- TASK: Transcribe the listing exactly, so that nothing but the pictures is missing.

━━ THE DATA ━━

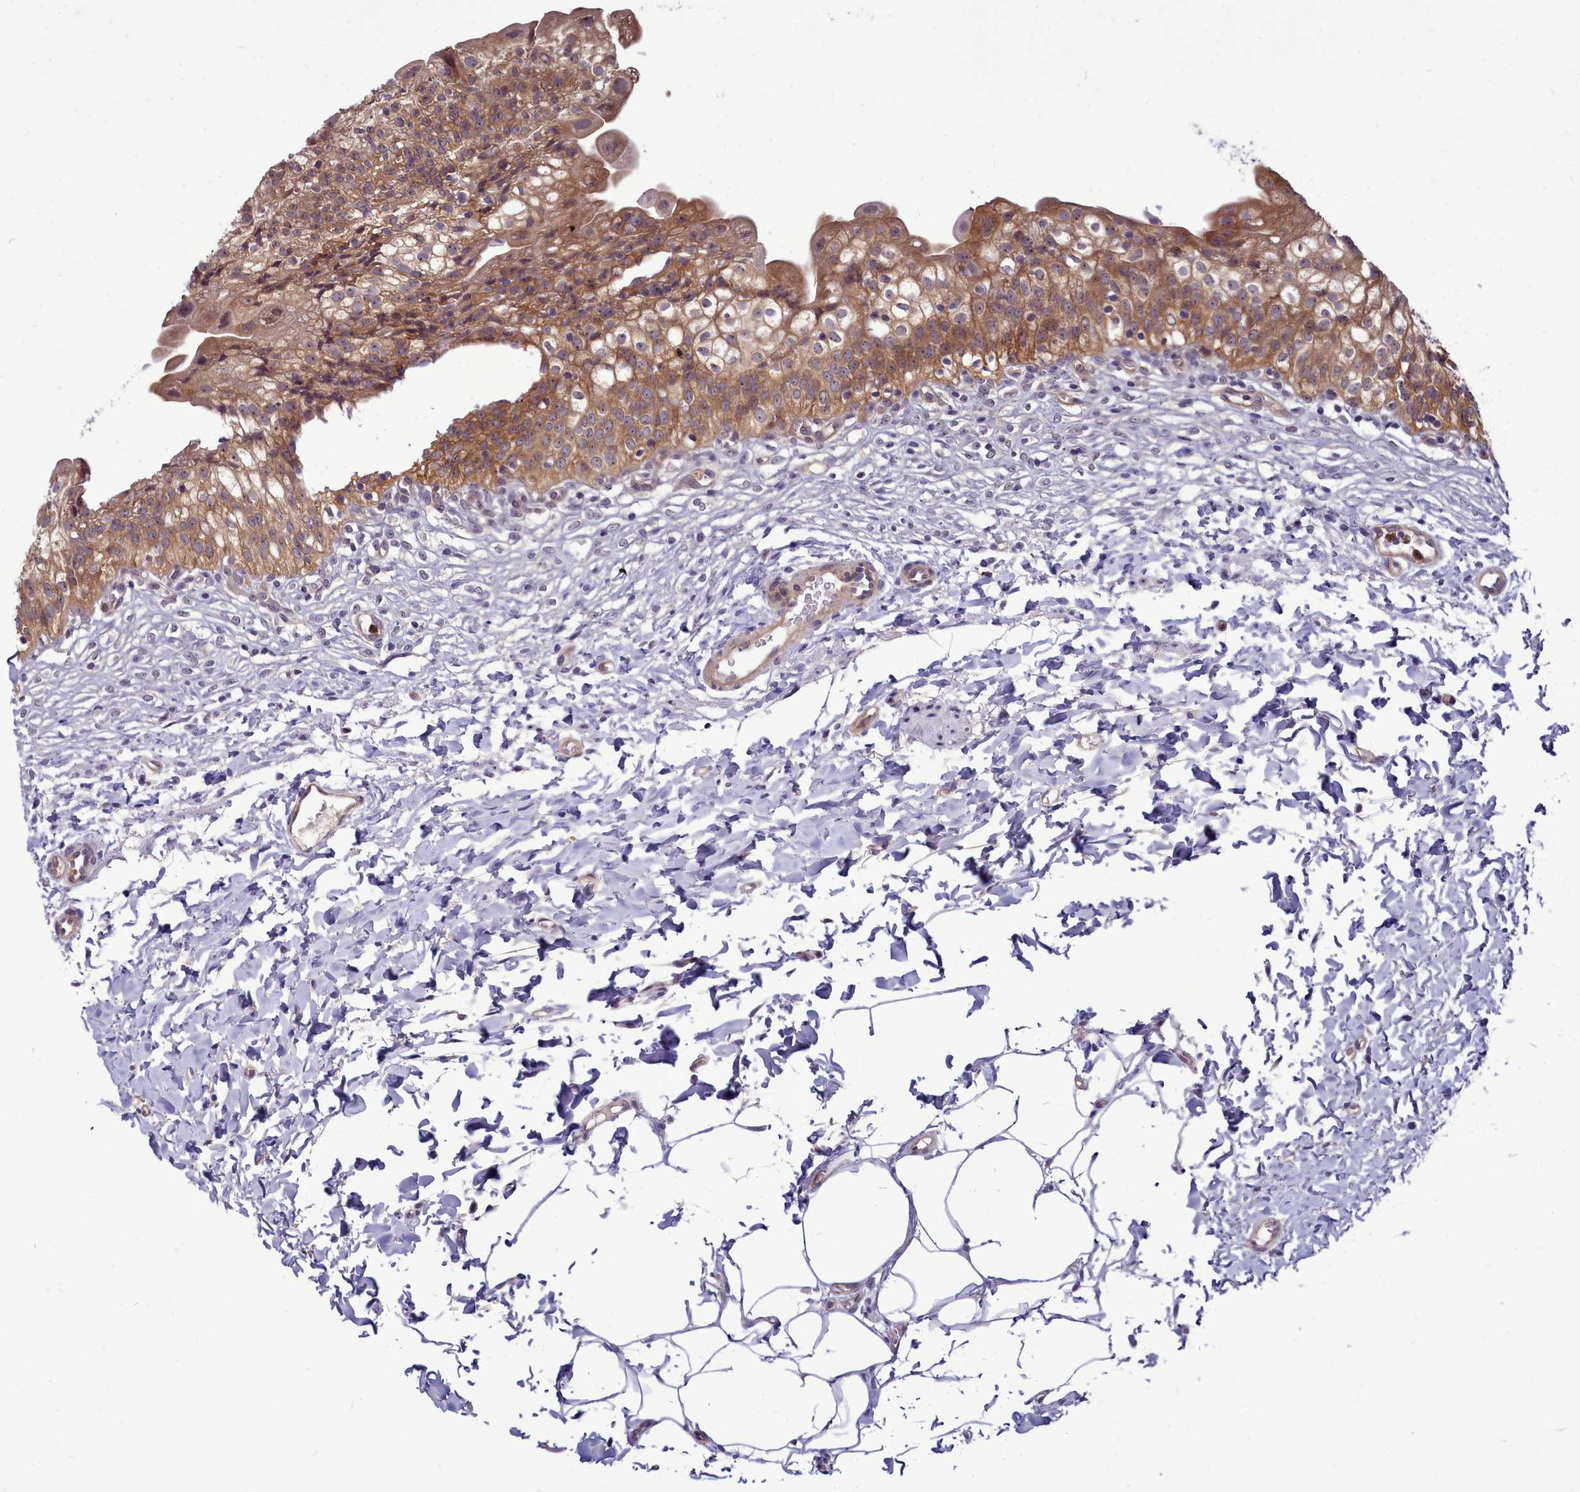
{"staining": {"intensity": "moderate", "quantity": ">75%", "location": "cytoplasmic/membranous"}, "tissue": "urinary bladder", "cell_type": "Urothelial cells", "image_type": "normal", "snomed": [{"axis": "morphology", "description": "Normal tissue, NOS"}, {"axis": "topography", "description": "Urinary bladder"}], "caption": "The photomicrograph exhibits staining of benign urinary bladder, revealing moderate cytoplasmic/membranous protein staining (brown color) within urothelial cells.", "gene": "BCAR1", "patient": {"sex": "male", "age": 55}}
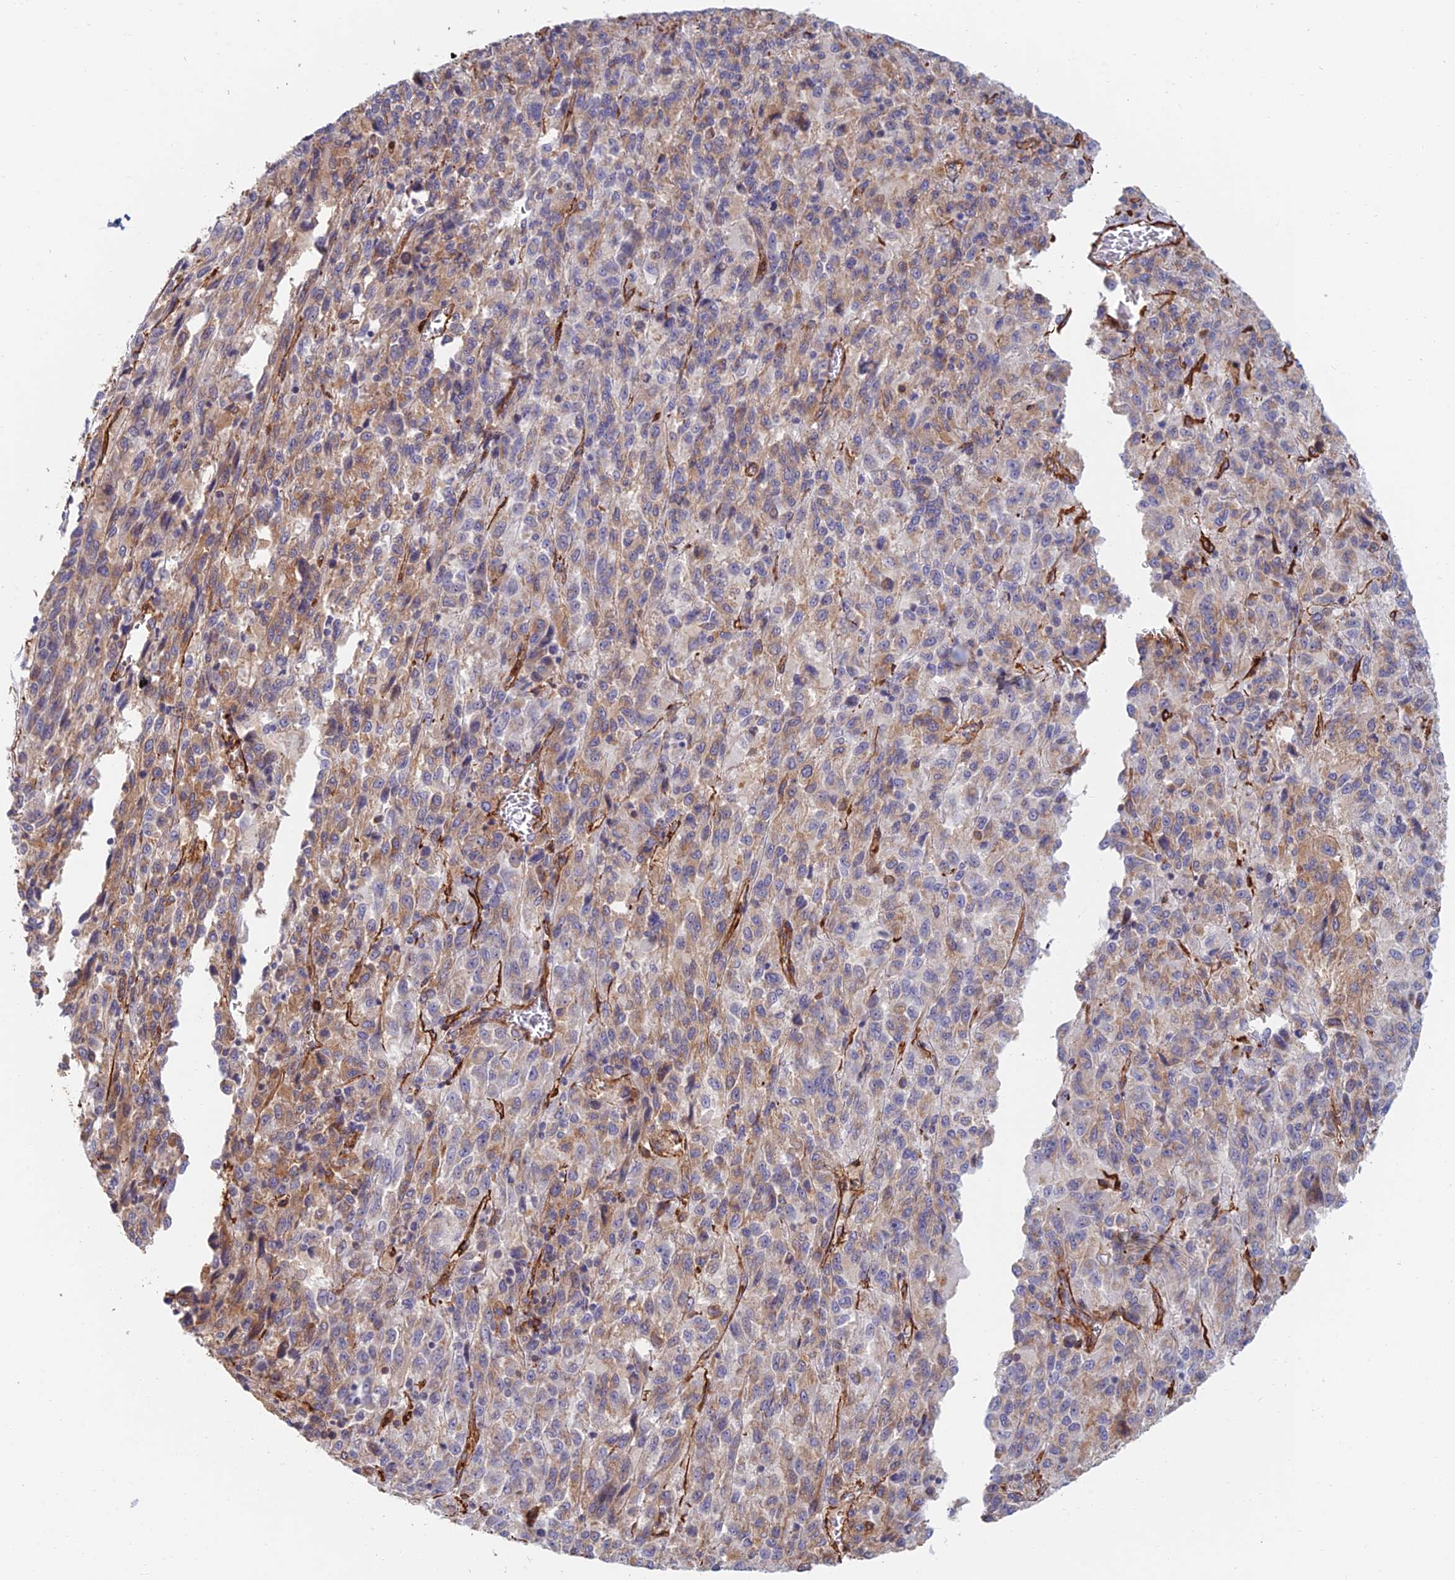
{"staining": {"intensity": "moderate", "quantity": "<25%", "location": "cytoplasmic/membranous"}, "tissue": "melanoma", "cell_type": "Tumor cells", "image_type": "cancer", "snomed": [{"axis": "morphology", "description": "Malignant melanoma, Metastatic site"}, {"axis": "topography", "description": "Lung"}], "caption": "High-magnification brightfield microscopy of melanoma stained with DAB (3,3'-diaminobenzidine) (brown) and counterstained with hematoxylin (blue). tumor cells exhibit moderate cytoplasmic/membranous staining is appreciated in about<25% of cells.", "gene": "PAK4", "patient": {"sex": "male", "age": 64}}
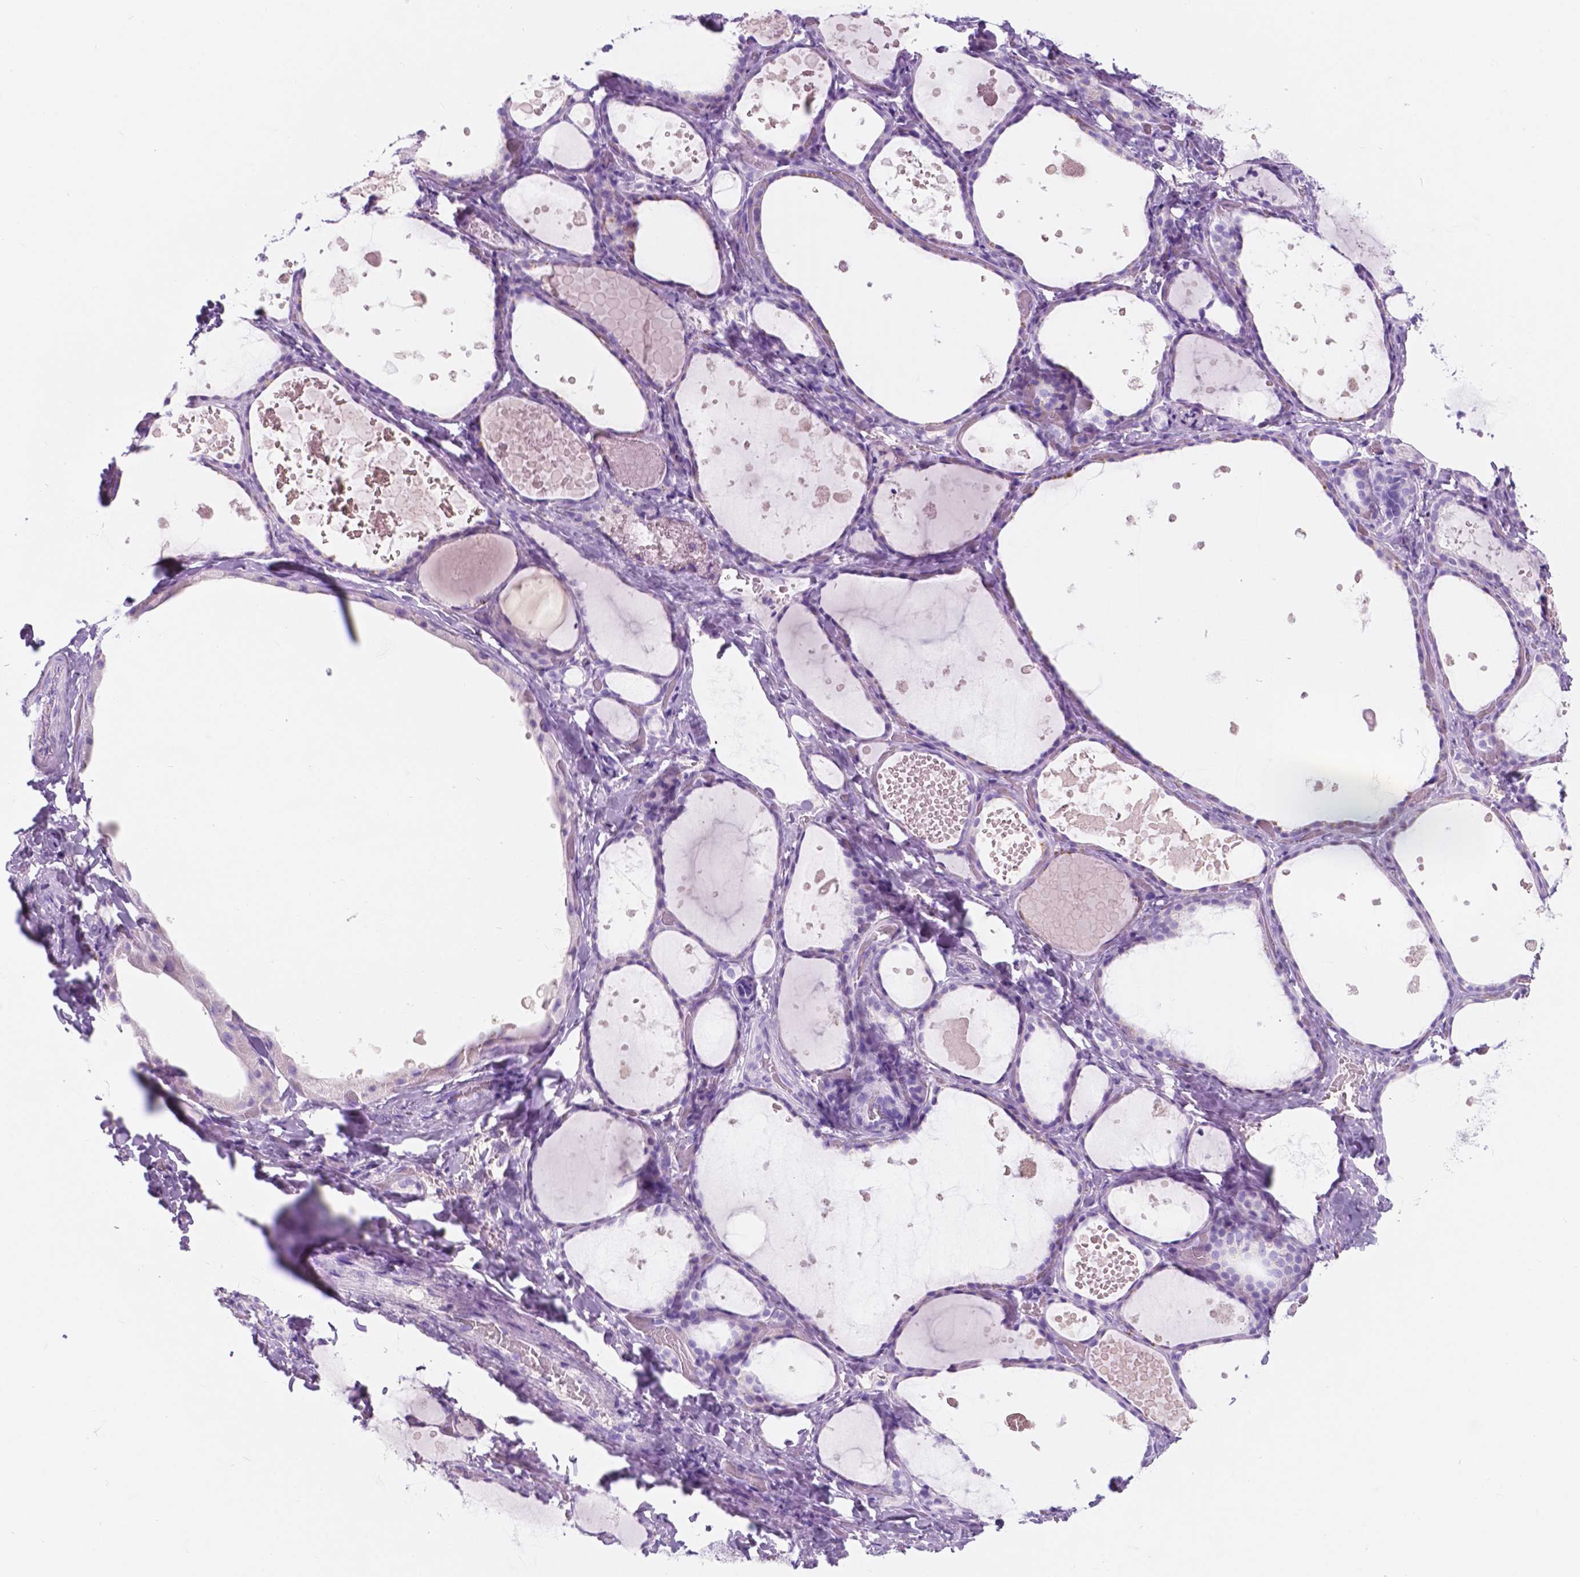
{"staining": {"intensity": "negative", "quantity": "none", "location": "none"}, "tissue": "thyroid gland", "cell_type": "Glandular cells", "image_type": "normal", "snomed": [{"axis": "morphology", "description": "Normal tissue, NOS"}, {"axis": "topography", "description": "Thyroid gland"}], "caption": "The IHC photomicrograph has no significant staining in glandular cells of thyroid gland. Brightfield microscopy of IHC stained with DAB (3,3'-diaminobenzidine) (brown) and hematoxylin (blue), captured at high magnification.", "gene": "CUZD1", "patient": {"sex": "female", "age": 56}}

━━━

- WORKED SOLUTION:
{"staining": {"intensity": "moderate", "quantity": ">75%", "location": "cytoplasmic/membranous"}, "tissue": "urinary bladder", "cell_type": "Urothelial cells", "image_type": "normal", "snomed": [{"axis": "morphology", "description": "Normal tissue, NOS"}, {"axis": "topography", "description": "Urinary bladder"}], "caption": "The photomicrograph exhibits staining of benign urinary bladder, revealing moderate cytoplasmic/membranous protein staining (brown color) within urothelial cells.", "gene": "BCAR1", "patient": {"sex": "male", "age": 55}}
{"staining": {"intensity": "moderate", "quantity": "<25%", "location": "cytoplasmic/membranous"}, "tissue": "melanoma", "cell_type": "Tumor cells", "image_type": "cancer", "snomed": [{"axis": "morphology", "description": "Malignant melanoma, Metastatic site"}, {"axis": "topography", "description": "Lung"}], "caption": "High-magnification brightfield microscopy of melanoma stained with DAB (3,3'-diaminobenzidine) (brown) and counterstained with hematoxylin (blue). tumor cells exhibit moderate cytoplasmic/membranous staining is appreciated in about<25% of cells.", "gene": "PAK4", "patient": {"sex": "male", "age": 64}}
{"staining": {"intensity": "negative", "quantity": "none", "location": "none"}, "tissue": "thyroid gland", "cell_type": "Glandular cells", "image_type": "normal", "snomed": [{"axis": "morphology", "description": "Normal tissue, NOS"}, {"axis": "topography", "description": "Thyroid gland"}], "caption": "The IHC photomicrograph has no significant staining in glandular cells of thyroid gland. Brightfield microscopy of IHC stained with DAB (3,3'-diaminobenzidine) (brown) and hematoxylin (blue), captured at high magnification.", "gene": "CUZD1", "patient": {"sex": "female", "age": 56}}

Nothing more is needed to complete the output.